### REQUIRED ACTION
Pictures should be excluded; otherwise, copy every entry exactly.

◆ ◆ ◆ ◆ ◆

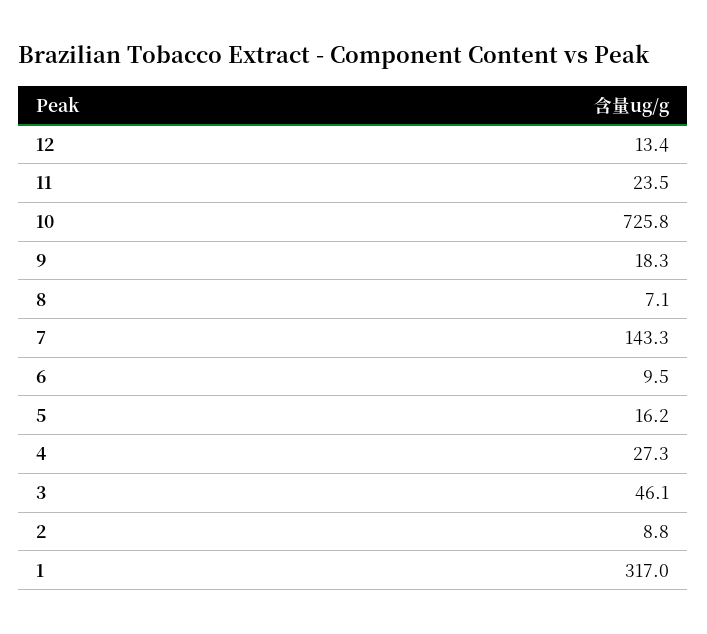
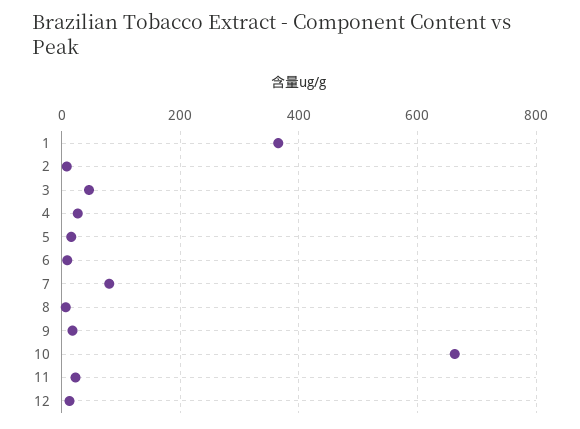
  {
    "12": 13.4,
    "11": 23.5,
-   "10": 725.8,
+   "10": 660,
    "9": 18.3,
    "8": 7.1,
-   "7": 143.3,
+   "7": 80,
    "6": 9.5,
    "5": 16.2,
    "4": 27.3,
    "3": 46.1,
    "2": 8.8,
-   "1": 317
+   "1": 360
  }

◆ ◆ ◆ ◆ ◆

### RESULT OF THIS EXERCISE
  {
    "12": 13.4,
    "11": 23.5,
-   "10": 725.8,
+   "10": 660,
    "9": 18.3,
    "8": 7.1,
-   "7": 143.3,
+   "7": 80,
    "6": 9.5,
    "5": 16.2,
    "4": 27.3,
    "3": 46.1,
    "2": 8.8,
-   "1": 317
+   "1": 360
  }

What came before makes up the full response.